Some years ago Larry the photographer and I went to the Washington Monument and asked 10 people in the line, "What is solid surface?" They were from every state and country, they were friendly and cordial and the only surprise I got from doing this whimsical piece was that one person actually knew what solid surface was. I wonder what the count would be today.

I've been in the industry since before our shop was one of the original "CFIs" (Corian fabricator/installer) and I have seen this scenario many times: 1) Consumer discovers solid surface (trade show, fabrication shop); 2) Consumer discovers all solid surface can do; 3) Consumer gets excited; 4) Consumer asks, puzzled: "How come I never heard of this stuff before?"

We all know the solid surface "story" and we all got bitten by the bug at sometime or another and got just as excited as our Consumer. We have been frustrated by the fact that nobody seems to know what it is we do and we have pondered how to get the message out. In the last few years the "Got Milk?®" (yes, it's a registered trademark) campaign has been analogized to our situation. I decided to look into the milk campaign itself to see if there was anything encouraging to be found. I confess I got so many dairy facts I felt like cow-ering under my desk. But at the risk of learning something about our own situation, I decided it was worth it.

▶ Data section:
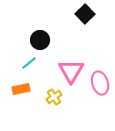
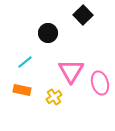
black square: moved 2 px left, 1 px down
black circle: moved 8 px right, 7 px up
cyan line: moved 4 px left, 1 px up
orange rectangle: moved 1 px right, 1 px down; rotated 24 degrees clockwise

---

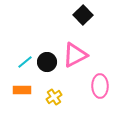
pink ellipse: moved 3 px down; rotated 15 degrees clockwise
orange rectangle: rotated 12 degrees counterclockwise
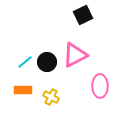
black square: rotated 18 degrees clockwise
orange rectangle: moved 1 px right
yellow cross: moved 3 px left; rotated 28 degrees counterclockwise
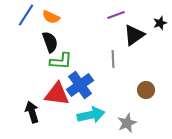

▶ Goals:
a - In the solid surface article, how many of the 10 people asked at the Washington Monument knew what solid surface was?
b - Resume the solid surface article after its final sentence, keeping the same voice.

▶ Written responses:
a - One

b -
The first fact I found was surprising, to say the least. In the words of the International Dairy Foods Association's "2004 Dairy Facts" booklet, "Total sales of fluid milk products in the United States have changed little in the past 20 years ' 2003 per capita sales ... continued a long-term decline." Considering there are 57 million more consumers than there were 20 years ago, this dry sentence reveals an industry in devastation, in near-total free-fall. And it gets worse. In every category, the industry is virtually disappearing. "The number of dairy farms has been steadily falling, from more than 117,000 in 1980 to about 58,000 in 2003." The number of milk cows fell by 55,000 in 2003 alone. Milk processing plants, 1,190 in 1982, are at 612 today.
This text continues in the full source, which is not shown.